Authors: James Riedel, Johns Hopkins, and Markus Taussig, Rutgers University
There are growing fears that the US–China trade war will spread to Vietnam. A logical way to approach the issue would be to start by examining the logic behind the US–China trade war and then assessing whether the same logic could lead to a US–Vietnam trade war. The problem with this approach is that the US–China trade war defies economic logic.
Economic theory and empirical evidence demonstrate that free international trade is generally a positive-sum game where overall both sides gain from trade. They also show that trade wars are generally a negative-sum game, meaning that overall both sides lose. There will inevitably be some who gain and some who lose within each country engaged either in free trade or a trade war, but from a national perspective, free trade is beneficial and trade wars are harmful.
Good economic policy happens when policymakers do their best to weigh the inevitable trade-offs that result from their policies. When a policymaker such as US President Donald Trump refuses to recognise that there are divergent interests within their country and ignores the inevitable trade-offs that result from their policy choices, the ongoing trade war with China is unsurprising.
The ‘Trumpian’ trade war logic is based on a string of false premises. Trump maintains that a trade deficit is a transfer of wealth to foreigners (the trade deficit being a measure of the amount by which foreigners are ‘ripping us off’). He steadfastly refuses to acknowledge that the surplus that China earns when it sells more to the United States than it buys flows right back to the United States by way of Chinese purchases of US government and private assets.
Trump insists that trade deficits cause a loss of jobs, ignoring the fact that larger trade deficits have historically been associated with higher levels of employment and lower levels of unemployment.
Trump also argues that China is manipulating the exchange rate when the Chinese renminbi depreciates in value, ignoring the possibility that the market — not the government — is behind movements in the exchange rate.
A government can, of course, purposely depreciate its currency to gain competitive advantage by having its central bank go into the market to buy foreign exchange.
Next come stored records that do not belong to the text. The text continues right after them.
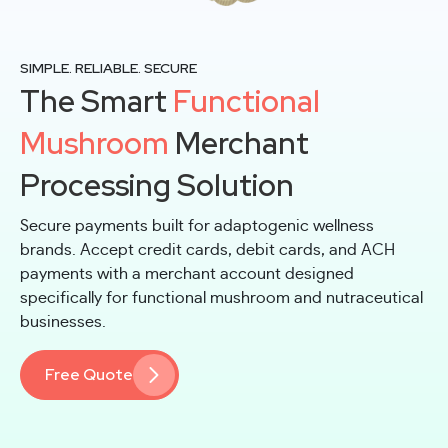
SIMPLE. RELIABLE. SECURE
The Smart
Functional
Mushroom
Merchant
Processing Solution
Secure payments built for adaptogenic wellness
brands. Accept credit cards, debit cards, and ACH
payments with a merchant account designed
specifically for functional mushroom and nutraceutical
businesses.
Free Quote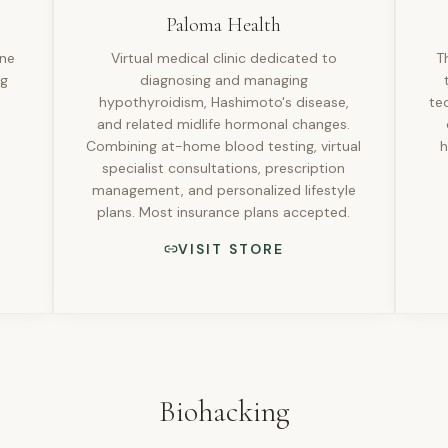
Paloma Health
one
Virtual medical clinic dedicated to
T
ng
diagnosing and managing
hypothyroidism, Hashimoto's disease,
te
and related midlife hormonal changes.
Combining at-home blood testing, virtual
h
specialist consultations, prescription
management, and personalized lifestyle
plans. Most insurance plans accepted.
VISIT STORE
Biohacking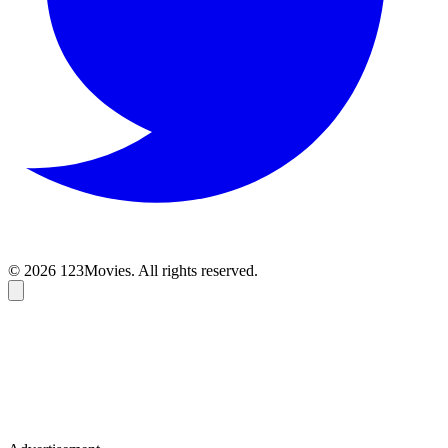
© 2026 123Movies. All rights reserved.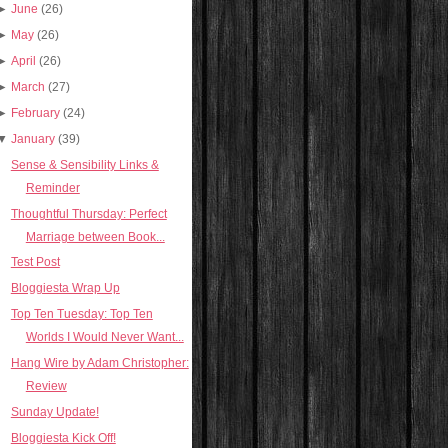
►
June
(26)
►
May
(26)
►
April
(26)
►
March
(27)
►
February
(24)
▼
January
(39)
Sense & Sensibility Links &
Reminder
Thoughtful Thursday: Perfect
Marriage between Book...
Test Post
Bloggiesta Wrap Up
Top Ten Tuesday: Top Ten
Worlds I Would Never Want...
Hang Wire by Adam Christopher:
Review
Sunday Update!
Bloggiesta Kick Off!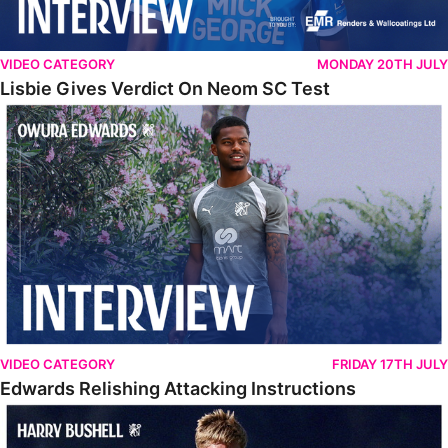
VIDEO CATEGORY
MONDAY 20TH JULY
Lisbie Gives Verdict On Neom SC Test
Edwards Relishing Attacking Instructions
VIDEO CATEGORY
FRIDAY 17TH JULY
Edwards Relishing Attacking Instructions
Bushell Enjoying Week In Spain With First Team Squad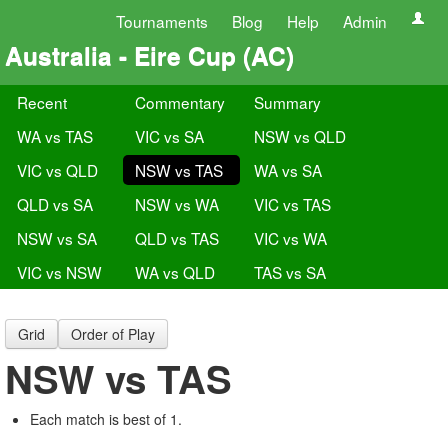
Tournaments
Blog
Help
Admin
Australia - Eire Cup (AC)
Recent
Commentary
Summary
WA vs TAS
VIC vs SA
NSW vs QLD
VIC vs QLD
NSW vs TAS
WA vs SA
QLD vs SA
NSW vs WA
VIC vs TAS
NSW vs SA
QLD vs TAS
VIC vs WA
VIC vs NSW
WA vs QLD
TAS vs SA
Grid
Order of Play
NSW vs TAS
Each match is best of 1.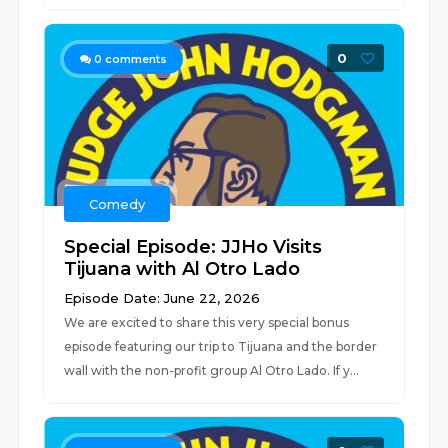
0
0
comments
Comedy
Special Episode: JJHo Visits
Tijuana with Al Otro Lado
Episode Date: June 22, 2026
We are excited to share this very special bonus
episode featuring our trip to Tijuana and the border
wall with the non-profit group Al Otro Lado. If y...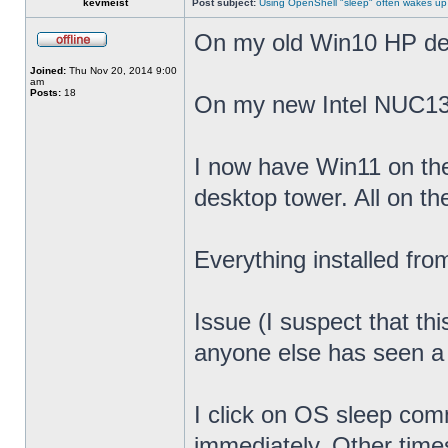
kevmeist
Post subject:
Using OpenShell "sleep" often wakes up
On my old Win10 HP desk
Joined:
Thu Nov 20, 2014 9:00
am
Posts:
18
On my new Intel NUC13
I now have Win11 on th
desktop tower. All on t
Everything installed fr
Issue (I suspect that th
anyone else has seen a s
I click on OS sleep co
immediately. Other times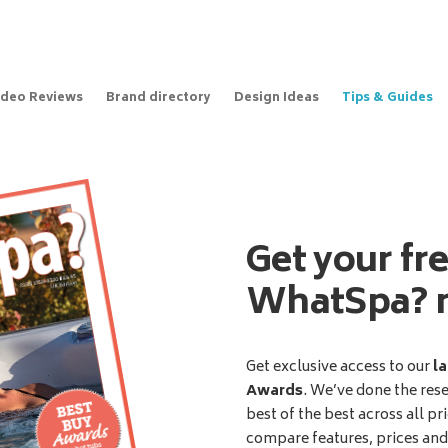
ideo Reviews
Brand directory
Design Ideas
Tips & Guides
Get your fr
WhatSpa? 
Get exclusive access to our
la
Awards
. We’ve done the res
best of the best across all pr
compare features, prices an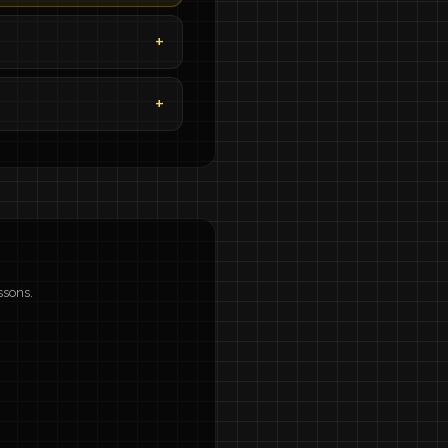
ssons.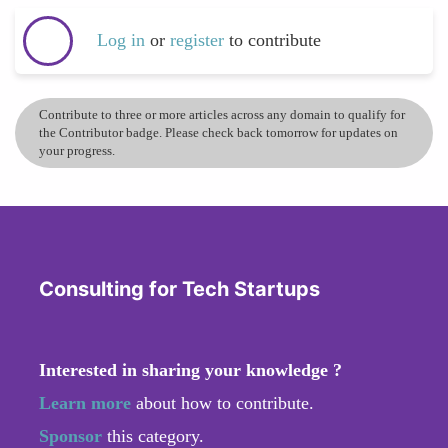
Log in
or
register
to contribute
Contribute to three or more articles across any domain to qualify for
the Contributor badge. Please check back tomorrow for updates on
your progress.
Consulting for Tech Startups
Interested in sharing your knowledge ?
Learn more
about how to contribute.
Sponsor
this category.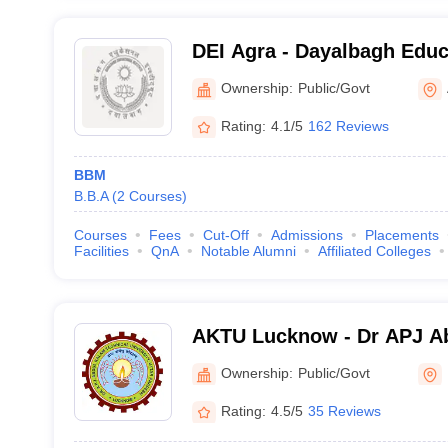
DEI Agra - Dayalbagh Educa
Agra
Ownership:
Public/Govt
Rating:
4.1/5
162 Reviews
BBM
B.B.A
(
2
Courses
)
Courses
Fees
Cut-Off
Admissions
Placements
Facilities
QnA
Notable Alumni
Affiliated Colleges
AKTU Lucknow - Dr APJ A
Technical University, Luc
Ownership:
Public/Govt
Rating:
4.5/5
35 Reviews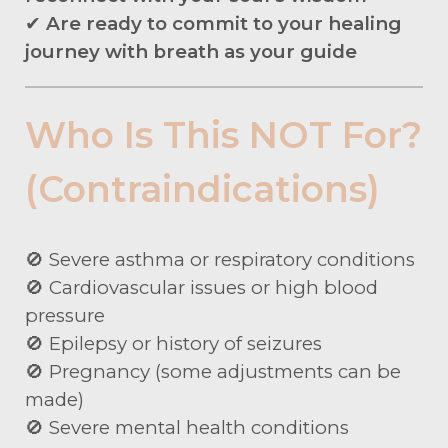
✔
Are ready to commit to your healing
journey with breath as your guide
Who Is This NOT For?
(Contraindications)
🚫 Severe asthma or respiratory conditions
🚫 Cardiovascular issues or high blood
pressure
🚫 Epilepsy or history of seizures
🚫 Pregnancy (some adjustments can be
made)
🚫 Severe mental health conditions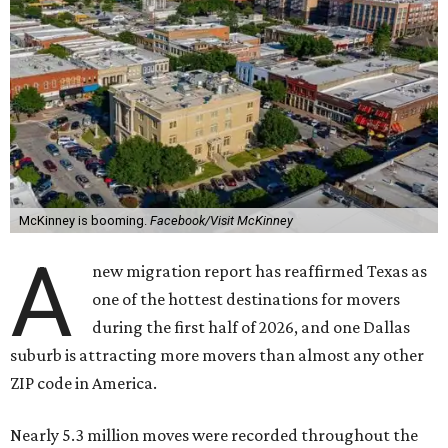
McKinney is booming.
Facebook/Visit McKinney
A
new migration report has reaffirmed Texas as
one of the hottest destinations for movers
during the first half of 2026, and one Dallas
suburb is attracting more movers than almost any other
ZIP code in America.
Nearly 5.3 million moves were recorded throughout the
But this increases the domestic money supply and generally leads to domestic inflation, offsetting the competitive advantage of a depreciation.
Sustained currency manipulation requires the central bank to undertake sterilised intervention, an operation in which the central bank matches its purchases of foreign exchange with sales of domestic assets to the banking system to avoid the inflationary effect of devaluation. China practiced sterilised intervention for most of the 2000s but not thereafter.
China engaged in this form of protectionism in the 2000s to absorb hundreds of millions of rural labourers who were unemployed into export-oriented manufacturing after the Mao-era economic debacle. China benefitted from exchange rate protectionism and so too did the United States, but not all individuals gained. Some Americans lost jobs to Chinese import competition, while others — especially public and private borrowers in the United States — benefitted from China’s policy.
Can the same rationale be applied to Vietnam to spark another trade war? Vietnam’s trade surplus with the United States in 2017 was the 16th largest of all US bilateral deficits. Vietnam’s trade imbalance — exports minus imports — relative to total bilateral trade between the two countries in 2017 was larger than the relative trade imbalance of any other country, including China.
Yet, the United States should not initiate a trade war with Vietnam for the same reasons that suggest it should not be in a trade war with China. The United States has some legitimate complaints against China’s trade practices, mainly involving the theft of intellectual property and government subsidies that unfairly advantage state-owned enterprises in China. But the United States should be attacking those policies instead of restricting bilateral trade; the best policy is one that goes to the heart of a problem, thereby minimising unintended negative consequences.
Unlike China, Vietnam does not pose a geopolitical threat to the United States, providing yet another reason why the United States should not allow the trade war to spread to Vietnam. There are no grand strategy issues to be dealt with by leveraging trade policy, so economic outcomes should be the primary determinant for imposing tariffs. If anything, the United States should protect and promote trade with Vietnam as a modest counterbalance to China’s geopolitical aims as Vietnam is a useful pro-US voice in ASEAN.
There is no logical reason for the United States to expand the trade war to Vietnam, but logic does not seem to count for much in the case of the US–China trade war. Perhaps the best thing Vietnam can do is keep its head down and hope that Trump will be too distracted by China to notice Vietnam.
James Riedel is Emeritus Professor of International Economics at Johns Hopkins University.
Markus Taussig is Associate Professor of International Business at Rutgers University.